Without going to such extremes, “deep work” suggests putting aside all distractions to enter a state of concentration and extreme productivity. We ignore our mailbox, we cut our social networks and we isolate ourselves from our external environment. The only thing that matters is the work to be done. Cal Newport, world famous author for his book “Deep Work”, professor at Georgetown University and a true authority in the United States, says that, thanks to this method, he would never work past 5:30 p.m.

We therefore leave all distractions aside, but we also use the technique of “time blocking” which consists of dividing our time into specific slots that we each assign to a very specific task. In this way, you regain control of your time. Attention, important detail, these slots can be open to modifications if a new unforeseen task comes to upset your schedule. Then, it is essential to plan enough time and not to underestimate the time needed to complete a task.

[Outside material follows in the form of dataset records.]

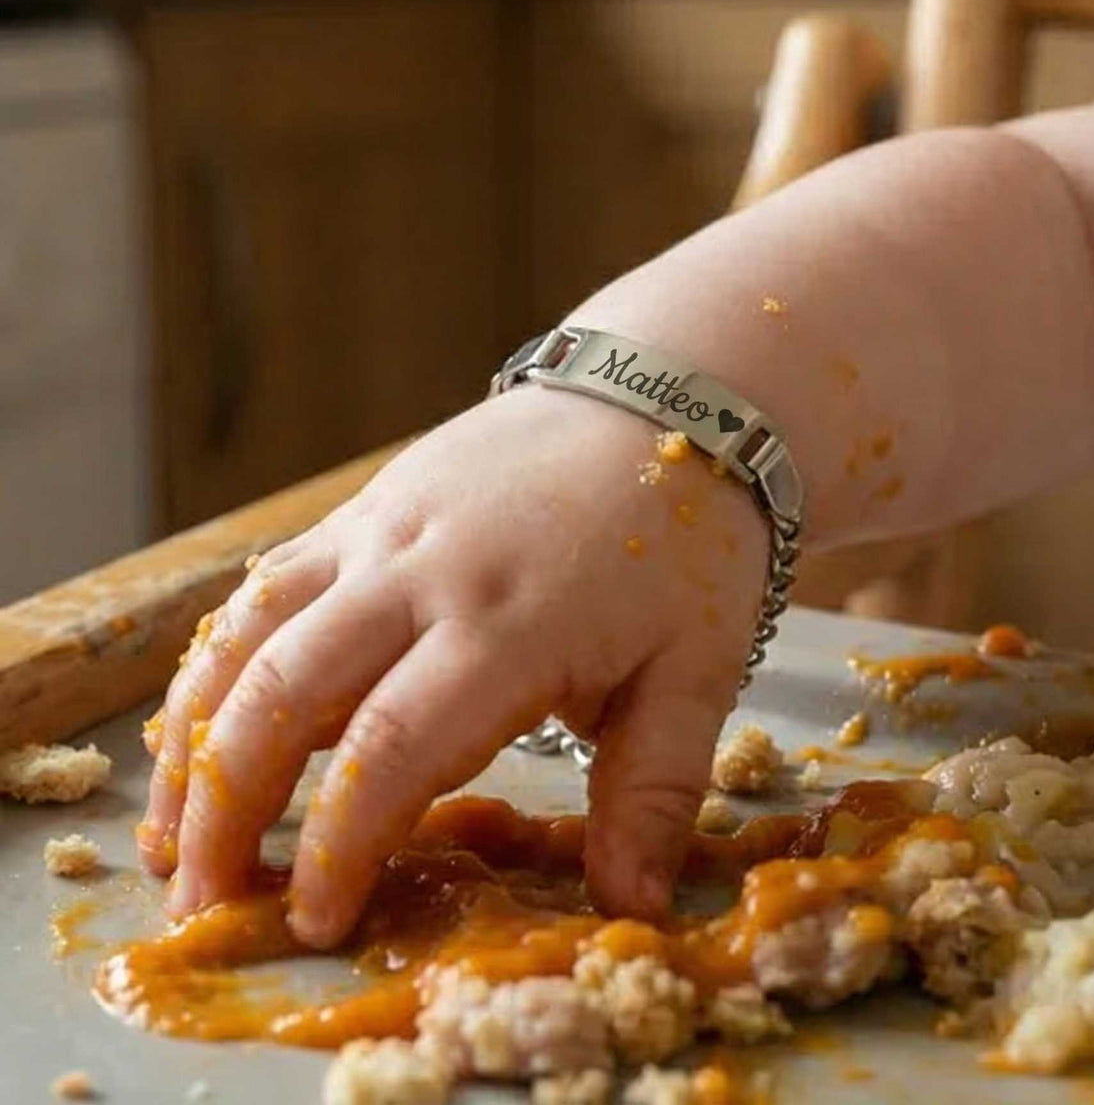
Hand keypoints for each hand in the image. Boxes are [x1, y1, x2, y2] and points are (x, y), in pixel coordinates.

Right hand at [137, 385, 768, 946]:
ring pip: (247, 631)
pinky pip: (266, 583)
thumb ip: (655, 788)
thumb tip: (631, 905)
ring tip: (166, 831)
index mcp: (508, 626)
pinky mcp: (366, 507)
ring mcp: (382, 529)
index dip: (341, 843)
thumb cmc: (687, 542)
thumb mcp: (697, 668)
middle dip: (225, 806)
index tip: (317, 921)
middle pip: (283, 690)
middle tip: (203, 901)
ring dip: (192, 735)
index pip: (394, 747)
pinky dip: (219, 656)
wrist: (661, 400)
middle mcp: (422, 573)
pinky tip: (202, 721)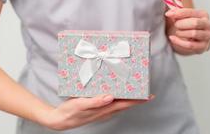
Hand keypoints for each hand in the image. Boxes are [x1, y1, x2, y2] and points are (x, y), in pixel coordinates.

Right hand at [39, 94, 153, 130]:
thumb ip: (95, 102)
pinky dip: (118, 97)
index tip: (148, 96)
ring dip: (127, 97)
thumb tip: (110, 97)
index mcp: (104, 109)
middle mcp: (105, 111)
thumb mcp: (81, 105)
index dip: (137, 100)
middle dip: (136, 98)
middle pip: (124, 104)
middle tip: (144, 90)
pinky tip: (116, 92)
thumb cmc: (70, 112)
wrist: (60, 120)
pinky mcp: (97, 108)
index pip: (124, 104)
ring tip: (134, 89)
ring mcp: (102, 110)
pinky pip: (111, 102)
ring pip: (119, 103)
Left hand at [165, 8, 209, 54]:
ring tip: (177, 32)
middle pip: (195, 23)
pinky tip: (172, 38)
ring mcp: (207, 36)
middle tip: (176, 25)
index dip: (178, 13)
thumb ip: (175, 12)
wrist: (191, 39)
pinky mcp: (203, 46)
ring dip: (181, 33)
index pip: (190, 12)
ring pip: (194, 34)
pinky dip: (179, 42)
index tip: (167, 14)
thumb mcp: (180, 17)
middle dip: (182, 24)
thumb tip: (169, 13)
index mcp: (203, 14)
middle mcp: (207, 24)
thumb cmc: (185, 25)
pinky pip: (190, 45)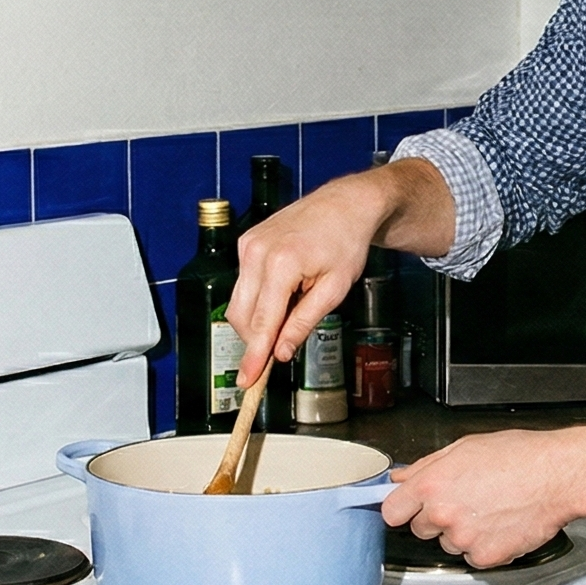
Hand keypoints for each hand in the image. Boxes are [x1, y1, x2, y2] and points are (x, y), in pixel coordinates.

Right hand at [227, 158, 456, 383]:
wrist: (345, 204)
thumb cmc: (346, 242)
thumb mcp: (334, 288)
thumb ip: (304, 321)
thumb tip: (281, 352)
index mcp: (282, 264)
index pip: (261, 322)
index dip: (254, 355)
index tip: (247, 380)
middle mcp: (257, 252)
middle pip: (241, 315)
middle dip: (255, 340)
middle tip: (274, 354)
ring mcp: (248, 245)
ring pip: (238, 301)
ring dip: (257, 320)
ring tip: (290, 312)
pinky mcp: (246, 242)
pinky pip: (243, 283)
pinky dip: (258, 299)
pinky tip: (284, 293)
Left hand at [382, 430, 585, 567]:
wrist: (558, 476)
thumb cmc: (520, 456)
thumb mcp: (465, 447)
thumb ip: (426, 466)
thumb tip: (402, 477)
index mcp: (432, 484)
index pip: (392, 510)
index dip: (402, 508)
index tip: (409, 508)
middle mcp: (443, 513)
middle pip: (420, 529)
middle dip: (436, 519)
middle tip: (465, 501)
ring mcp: (463, 538)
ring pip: (449, 544)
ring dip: (464, 533)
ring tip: (491, 509)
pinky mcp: (486, 556)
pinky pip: (474, 558)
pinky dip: (486, 546)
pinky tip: (501, 524)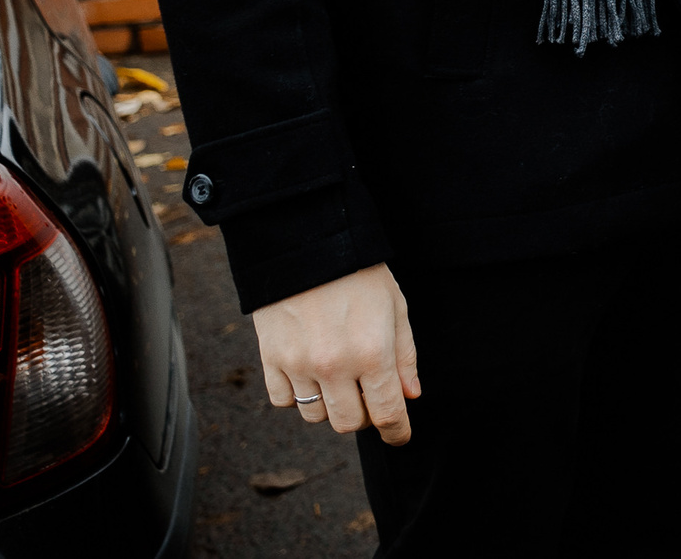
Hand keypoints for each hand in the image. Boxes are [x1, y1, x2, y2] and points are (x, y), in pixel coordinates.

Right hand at [252, 263, 419, 443]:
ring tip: (339, 379)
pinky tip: (309, 373)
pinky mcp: (270, 359)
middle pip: (349, 423)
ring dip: (331, 406)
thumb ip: (405, 356)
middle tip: (369, 397)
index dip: (397, 432)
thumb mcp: (396, 307)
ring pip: (315, 417)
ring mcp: (299, 365)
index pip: (387, 414)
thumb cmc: (360, 273)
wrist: (307, 243)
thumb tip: (410, 396)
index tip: (400, 437)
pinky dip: (298, 396)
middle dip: (365, 417)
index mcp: (373, 354)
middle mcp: (335, 366)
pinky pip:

Cal Newport’s other trick is not to plan eight hours of “deep work” in a row, but to integrate time slots for “superficial work”, that is to say small tasks. The human brain would in any case not be able to carry out intense work for more than 3 to 4 hours per day on average. Then, it’s a matter of getting used to “deep work” little by little and not trying to master it from day one. One of the solutions suggested to achieve this is to rehabilitate boredom. While our smartphone constantly activates our reward system through multiple stimuli, the key to success is to inject a little reverie into our daily lives. Thus, our brain will stop assimilating the lack of stimulation to boredom and will no longer seek to be distracted at all costs to counter it. To become the next Bill Gates, it’s up to you!